● TASK ITEM: Below are some records. Write out exactly their lines from the one with "0: (358, 155, 1.40)" through the one with "42: (550, 217, 0.96)", and leave the pictures behind.

※ ※ ※

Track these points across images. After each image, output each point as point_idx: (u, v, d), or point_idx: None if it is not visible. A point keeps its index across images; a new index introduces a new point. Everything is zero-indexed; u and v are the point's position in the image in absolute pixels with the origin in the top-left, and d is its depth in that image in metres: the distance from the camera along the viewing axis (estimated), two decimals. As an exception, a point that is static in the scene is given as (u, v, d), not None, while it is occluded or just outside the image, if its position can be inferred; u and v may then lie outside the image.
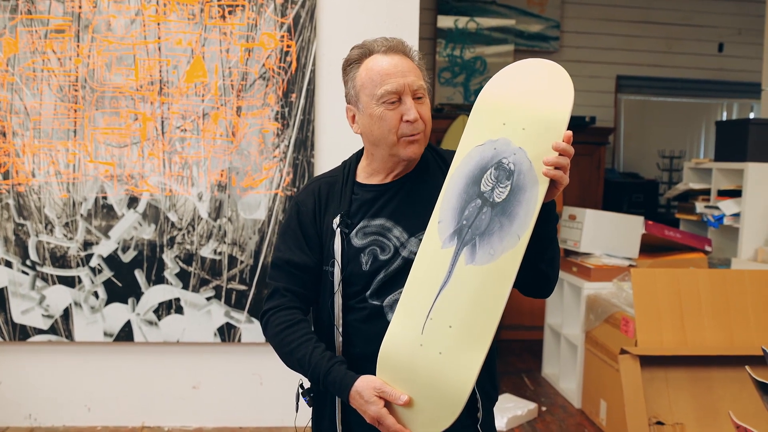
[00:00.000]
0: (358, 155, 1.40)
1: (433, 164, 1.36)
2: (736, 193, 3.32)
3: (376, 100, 1.25)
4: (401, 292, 1.25)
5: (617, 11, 5.87)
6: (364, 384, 1.18)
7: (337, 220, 1.31)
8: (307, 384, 1.36)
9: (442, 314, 1.14)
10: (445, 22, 5.75)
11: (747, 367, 1.39)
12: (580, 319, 3.21)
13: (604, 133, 5.43)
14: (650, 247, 3.48)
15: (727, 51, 6.00)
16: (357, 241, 1.30)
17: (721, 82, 6.07)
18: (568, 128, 1.11)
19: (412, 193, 1.32)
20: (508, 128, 1.17)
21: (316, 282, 1.34)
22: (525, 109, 1.15)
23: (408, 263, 1.26)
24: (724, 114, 6.33)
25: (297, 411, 1.37)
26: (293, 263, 1.33)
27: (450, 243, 1.16)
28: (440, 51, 5.77)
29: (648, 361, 2.31)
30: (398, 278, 1.27)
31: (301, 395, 1.35)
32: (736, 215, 3.26)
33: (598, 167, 5.37)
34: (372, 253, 1.29)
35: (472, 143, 1.21)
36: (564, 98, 1.11)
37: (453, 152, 1.39)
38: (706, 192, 3.61)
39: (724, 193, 3.42)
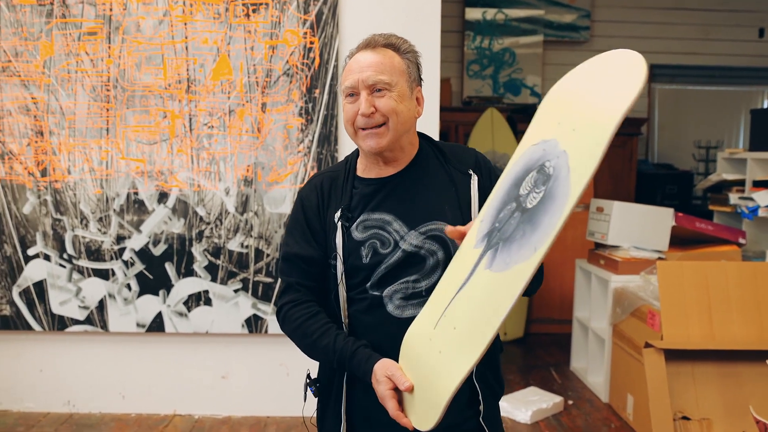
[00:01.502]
0: (358, 152, 1.41)
1: (432, 158, 1.37)
2: (769, 184, 3.24)
3: (342, 96, 1.32)
4: (401, 283, 1.28)
5: (650, -2, 5.74)
6: (380, 365, 1.20)
7: (338, 214, 1.33)
8: (314, 374, 1.39)
9: (453, 314, 1.11)
10: (473, 14, 5.71)
11: None
12: (608, 313, 3.18)
13: (636, 123, 5.33)
14: (682, 240, 3.42)
15: (768, 36, 5.82)
16: (357, 235, 1.31)
17: (762, 68, 5.89)
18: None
19: (411, 186, 1.34)
20: (561, 128, 1.05)
21: (325, 274, 1.36)
22: (580, 109, 1.02)
23: (408, 256, 1.29)
24: (765, 102, 6.14)
25: (305, 401, 1.40)
26: (303, 257, 1.35)
27: (480, 244, 1.11)
28: (468, 43, 5.74)
29: (674, 355, 2.29)
30: (398, 270, 1.29)
31: (307, 386, 1.38)
32: (771, 206, 3.18)
33: (630, 159, 5.27)
34: (372, 247, 1.30)
35: (528, 141, 1.12)
36: (620, 99, 0.93)
37: (456, 147, 1.41)
38: (741, 183, 3.53)
39: (759, 184, 3.33)
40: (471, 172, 1.35)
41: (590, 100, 1.00)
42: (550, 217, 0.96)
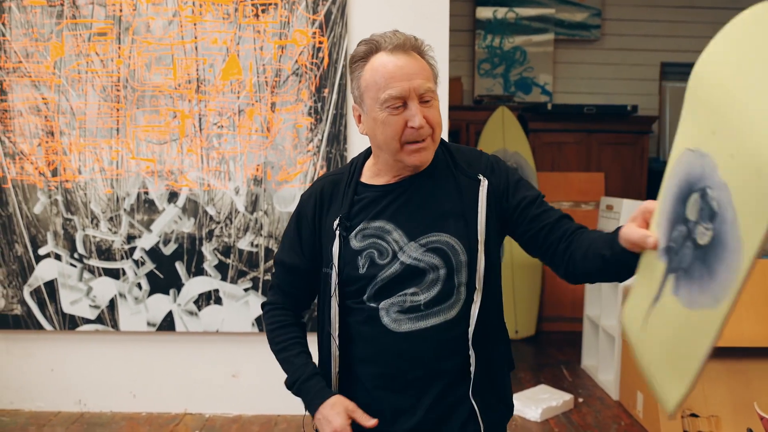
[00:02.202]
0: (367, 153, 1.34)
1: (442, 164, 1.29)
2: (781, 181, 3.21)
3: (380, 104, 1.18)
4: (399, 296, 1.22)
5: (660, -4, 5.72)
6: (339, 400, 1.23)
7: (336, 222, 1.27)
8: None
9: (654, 323, 1.00)
10: (483, 12, 5.71)
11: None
12: (618, 311, 3.16)
13: (647, 121, 5.31)
14: (692, 238, 3.39)
15: (779, 34, 5.77)
16: (355, 243, 1.25)
17: (772, 66, 5.84)
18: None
19: (415, 195, 1.26)
20: (716, 142, 0.87)
21: (310, 284, 1.34)
22: (737, 120, 0.81)
23: (406, 269, 1.22)
24: (776, 100, 6.09)
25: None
26: (286, 265, 1.33)
27: (662, 257, 0.98)
28: (479, 42, 5.74)
29: (683, 353, 2.28)
30: (395, 283, 1.23)
31: None
32: (781, 204, 3.15)
33: (641, 156, 5.25)
34: (369, 256, 1.24)
35: (685, 141, 0.96)
36: None
37: (467, 150, 1.32)
38: (751, 180, 3.50)
39: (769, 182, 3.31)
40: (480, 177, 1.27)
41: (750, 108, 0.78)
42: (726, 270, 0.84)
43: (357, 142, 2.89)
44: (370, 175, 1.30)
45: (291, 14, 2.81)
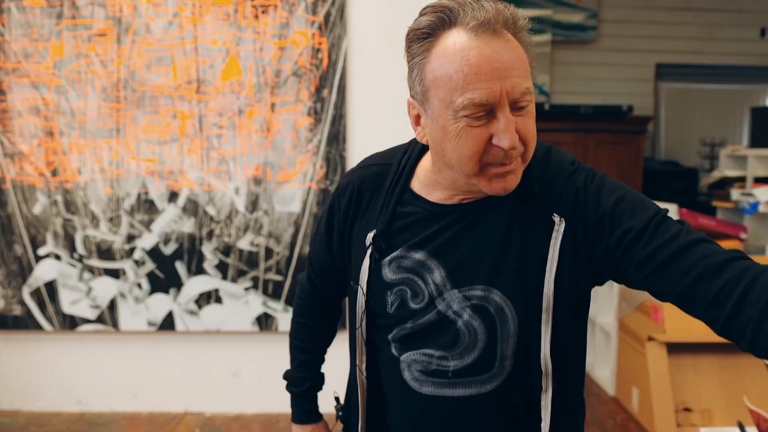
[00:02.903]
0: (424, 147, 1.02)
1: (519, 186, 0.92)
2: (773, 180, 3.26)
3: (454, 110, 0.85)
4: (424, 354, 0.97)
5: (655, -2, 5.77)
6: (319, 428, 1.26)
7: (370, 236, 1.00)
8: (342, 398, 1.23)
9: None
10: (478, 14, 5.75)
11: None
12: (614, 308, 3.20)
13: (642, 121, 5.36)
14: (687, 236, 3.43)
15: (771, 35, 5.84)
16: (388, 274, 1.00)
17: (764, 67, 5.91)
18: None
19: (476, 228, 0.95)
20: None
21: (342, 282, 1.14)
22: None
23: (443, 320, 0.95)
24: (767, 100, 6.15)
25: (336, 421, 1.24)
26: (315, 260, 1.17)
27: None
28: (474, 43, 5.77)
29: (676, 348, 2.31)
30: (424, 335, 0.97)
31: (337, 411, 1.22)
32: (774, 202, 3.20)
33: (637, 156, 5.30)
34: (400, 295, 0.99)
35: None
36: None
37: (557, 164, 0.95)
38: (743, 179, 3.55)
39: (759, 180, 3.36)
40: (555, 217, 0.91)
41: None
42: None
43: (357, 143, 2.91)
44: (423, 182, 1.00)
45: (290, 15, 2.83)
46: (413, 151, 1.03)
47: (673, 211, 3.30)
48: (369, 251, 1.00)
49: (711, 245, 0.83)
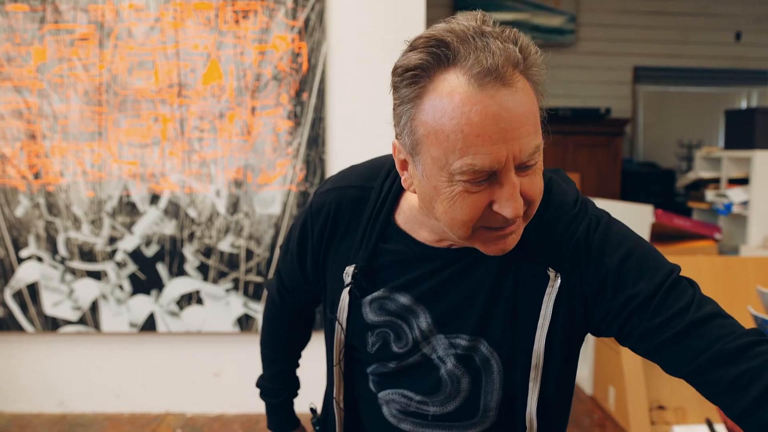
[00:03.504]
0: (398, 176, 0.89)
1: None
2: (744, 181, 3.35)
3: (450, 173, 0.73)
4: (402, 396, 0.92)
5: (633, 2, 5.87)
6: None
7: (349, 271, 0.91)
8: (318, 408, 1.20)
9: None
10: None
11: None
12: (590, 308, 3.26)
13: (620, 124, 5.46)
14: (662, 236, 3.52)
15: (745, 39, 5.96)
16: (369, 315, 0.92)
17: (739, 70, 6.04)
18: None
19: (466, 275, 0.87)
20: None
21: (314, 298, 1.09)
22: None
23: (427, 363, 0.89)
24: (744, 102, 6.28)
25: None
26: (285, 280, 1.10)
27: None
28: (456, 46, 5.84)
29: (649, 347, 2.38)
30: (408, 376, 0.91)
31: (314, 424, 1.18)
32: (745, 203, 3.29)
33: (615, 158, 5.39)
34: (382, 337, 0.92)
35: None
36: None
37: (556, 208, 0.85)
38: (717, 180, 3.64)
39: (734, 182, 3.45)
40: (551, 272, 0.83)
41: None
42: None
43: (336, 146, 2.96)
44: (408, 218, 0.90)
45: (271, 20, 2.87)
46: (393, 184, 0.91)
47: (649, 212, 3.38)
48: (348, 288, 0.91)
49: (726, 320, 0.76)
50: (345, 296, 0.92)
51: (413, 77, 0.73)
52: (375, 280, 0.91)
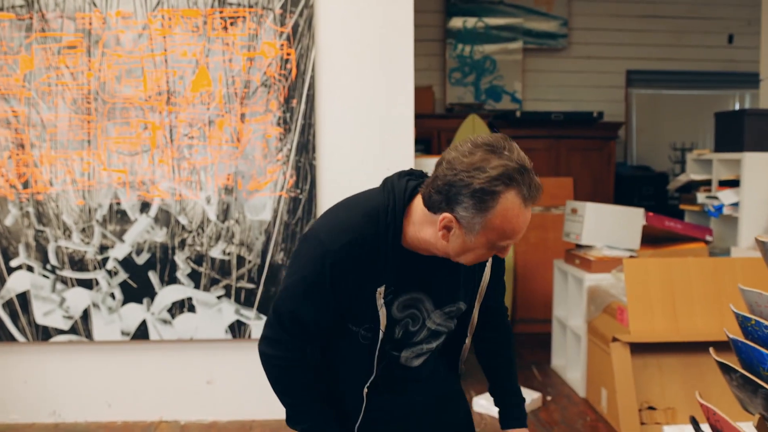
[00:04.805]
0: (398, 214, 1.27)
1: None
2: (735, 183, 3.35)
3: (489, 244, 1.22)
4: (417, 347, 1.41)
5: (625, 6, 5.89)
6: None
7: (381, 291, 1.28)
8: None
9: None
10: (454, 23, 5.83)
11: (711, 348, 1.45)
12: (583, 311, 3.26)
13: (613, 127, 5.46)
14: (654, 239, 3.52)
15: (737, 42, 5.98)
16: (396, 313, 1.34)
17: (732, 73, 6.05)
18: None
19: (443, 266, 1.32)
20: None
21: (325, 336, 1.37)
22: None
23: (431, 333, 1.39)
24: (736, 105, 6.29)
25: None
26: (319, 325, 1.32)
27: None
28: (450, 51, 5.86)
29: (640, 349, 2.38)
30: (419, 341, 1.40)
31: None
32: (735, 205, 3.29)
33: (608, 161, 5.40)
34: (405, 325, 1.36)
35: None
36: None
37: None
38: (708, 183, 3.64)
39: (724, 183, 3.45)
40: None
41: None
42: None
43: (326, 151, 2.96)
44: (413, 242, 1.29)
45: (259, 27, 2.87)
46: (391, 222, 1.27)
47: (640, 214, 3.38)
48: (382, 302, 1.30)
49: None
50: (383, 311, 1.30)
51: (492, 194, 1.15)
52: (398, 288, 1.32)
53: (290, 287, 1.31)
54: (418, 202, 1.26)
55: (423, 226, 1.26)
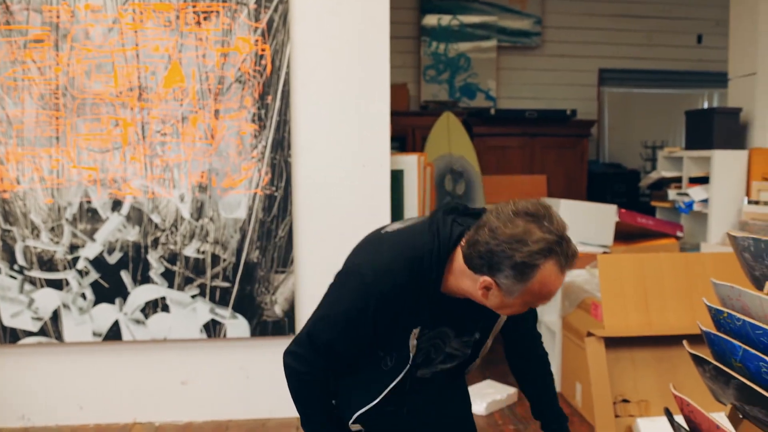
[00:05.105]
0: (441, 263, 1.36)
1: None
2: (705, 180, 3.41)
3: (525, 303, 1.31)
4: (432, 367, 1.54)
5: (598, 5, 5.97)
6: None
7: (416, 333, 1.43)
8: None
9: None
10: (428, 20, 5.84)
11: (684, 341, 1.47)
12: (557, 306, 3.29)
13: (586, 125, 5.53)
14: (626, 235, 3.57)
15: (706, 42, 6.10)
16: (423, 345, 1.48)
17: (701, 72, 6.17)
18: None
19: (465, 305, 1.43)
20: None
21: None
22: None
23: (447, 356, 1.53)
24: (705, 104, 6.42)
25: None
26: (350, 353, 1.45)
27: None
28: (424, 49, 5.86)
29: (614, 343, 2.40)
30: (437, 363, 1.54)
31: None
32: (705, 201, 3.35)
33: (581, 159, 5.46)
34: (426, 352, 1.49)
35: None
36: None
37: None
38: (679, 180, 3.70)
39: (695, 180, 3.51)
40: None
41: None
42: None
43: (301, 148, 2.93)
44: (452, 289, 1.40)
45: (233, 22, 2.84)
46: (438, 261, 1.35)
47: (613, 211, 3.43)
48: (415, 342, 1.43)
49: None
50: (413, 345, 1.44)
51: (533, 267, 1.23)
52: (431, 325, 1.45)
53: (330, 318, 1.40)
54: (460, 252, 1.34)
55: (463, 277, 1.35)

※ ※ ※

● REPLY TO THE EXERCISE:
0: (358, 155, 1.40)
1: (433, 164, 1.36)
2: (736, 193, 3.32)
3: (376, 100, 1.25)
4: (401, 292, 1.25)
5: (617, 11, 5.87)
6: (364, 384, 1.18)
7: (337, 220, 1.31)
8: (307, 384, 1.36)
9: (442, 314, 1.14)
10: (445, 22, 5.75)
11: (747, 367, 1.39)
12: (580, 319, 3.21)
13: (604, 133, 5.43)
14: (650, 247, 3.48)
15: (727, 51, 6.00)
16: (357, 241, 1.30)
17: (721, 82, 6.07)
18: (568, 128, 1.11)
19: (412, 193, 1.32)
20: (508, 128, 1.17)
21: (316, 282, 1.34)
22: (525, 109, 1.15)
23: (408, 263, 1.26)
24: (724, 114, 6.33)
25: (297, 411, 1.37)
26: (293, 263, 1.33)
27: (450, 243, 1.16)
28: (440, 51, 5.77)
29: (648, 361, 2.31)
30: (398, 278, 1.27)
31: (301, 395, 1.35)
32: (736, 215, 3.26)
33: (598, 167, 5.37)
34: (372, 253, 1.29)
35: (472, 143, 1.21)
36: (564, 98, 1.11)
37: (453, 152, 1.39)
38: (706, 192, 3.61)
39: (724, 193, 3.42)
[00:01.502]
0: (358, 152, 1.41)
1: (432, 158, 1.37)
2: (769, 184, 3.24)
3: (342, 96, 1.32)
4: (401, 283, 1.28)
5: (650, -2, 5.74)
6: (380, 365, 1.20)
7: (338, 214, 1.33)
8: (314, 374, 1.39)
9: (453, 314, 1.11)
10: (473, 14, 5.71)
11: None
12: (608, 313, 3.18)
13: (636, 123, 5.33)
14: (682, 240, 3.42)
15: (768, 36, 5.82)
16: (357, 235, 1.31)
17: (762, 68, 5.89)
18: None
19: (411, 186, 1.34)
20: (561, 128, 1.05)
21: (325, 274, 1.36)
22: (580, 109, 1.02)
23: (408, 256, 1.29)
24: (765, 102, 6.14)
25: (305, 401, 1.40)
26: (303, 257, 1.35)
27: (480, 244, 1.11)
28: (468, 43, 5.74)
29: (674, 355, 2.29)
30: (398, 270, 1.29)
31: (307, 386, 1.38)
32: (771, 206, 3.18)
33: (630, 159, 5.27)
34: (372, 247, 1.30)
35: (528, 141, 1.12)
36: (620, 99, 0.93)
37: (456, 147, 1.41)
38: (741, 183, 3.53)
39: (759, 184, 3.33)
40: (471, 172, 1.35)
41: (590, 100, 1.00)
42: (550, 217, 0.96)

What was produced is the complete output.